## Instruction
Search the entries below for the word "оплатили", then copy each line in which it is found.

## Page-level text extractions
◆ ◆ ◆

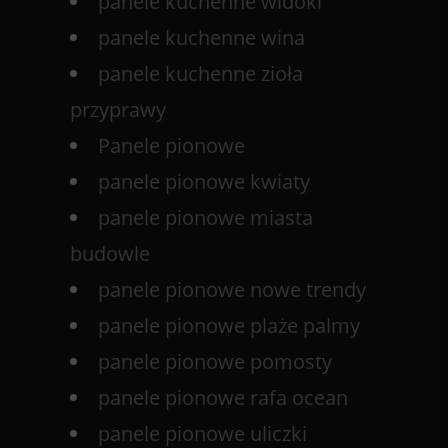
panele kuchenne widoki
panele kuchenne wina
panele kuchenne zioła
przyprawy
Panele pionowe
panele pionowe kwiaty
panele pionowe miasta
budowle
panele pionowe nowe trendy
panele pionowe plaże palmy
panele pionowe pomosty
panele pionowe rafa ocean
panele pionowe uliczki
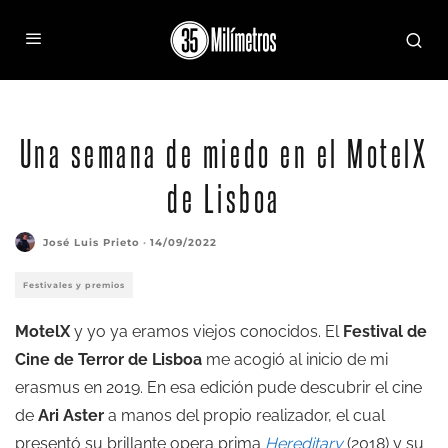
Cine São Jorge durante el MotelX
Una semana de miedo en el MotelX
de Lisboa
José Luis Prieto
·
14/09/2022
Festivales y premios
MotelX
y yo ya eramos viejos conocidos. El
Festival de
Cine de Terror de Lisboa
me acogió al inicio de mi
erasmus en 2019. En esa edición pude descubrir el cine
de
Ari Aster
a manos del propio realizador, el cual
presentó su brillante opera prima
Hereditary
(2018) y su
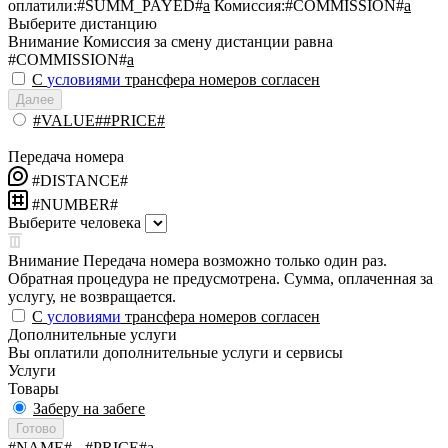
оплатили:
#SUMM_PAYED#
a
Комиссия:
#COMMISSION#
a
Выберите дистанцию
Внимание
Комиссия за смену дистанции равна
#COMMISSION#
a
С
условиями
трансфера номеров согласен
Далее
#VALUE##PRICE#
Передача номера
#DISTANCE#
#NUMBER#
Выберите человека
Внимание
Передача номера возможно только один раз.
Обратная процедура не предусмотрена. Сумма, оплаченная за
услугу, не возвращается.
С
условиями
трансфера номеров согласен
Дополнительные услуги
Вы оплатили дополнительные услуги и сервисы
Услуги
Товары
Заберу на забеге
Готово
#NAME#
- #PRICE#
a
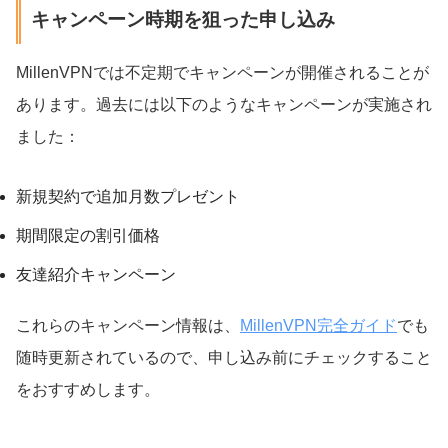
キャンペーン時期を狙った申し込み
MillenVPNでは不定期でキャンペーンが開催されることが
あります。過去には以下のようなキャンペーンが実施され
ました：
新規契約で追加月数プレゼント
期間限定の割引価格
友達紹介キャンペーン
これらのキャンペーン情報は、
MillenVPN完全ガイド
でも
随時更新されているので、申し込み前にチェックすること
をおすすめします。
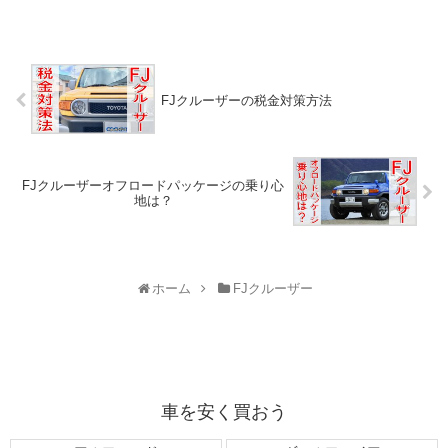
FJクルーザーの税金対策方法
FJクルーザーオフロードパッケージの乗り心
地は？
ホーム
FJクルーザー
車を安く買おう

◆ ◆ ◆

## Response below
оплатили:
Вы оплатили дополнительные услуги и сервисы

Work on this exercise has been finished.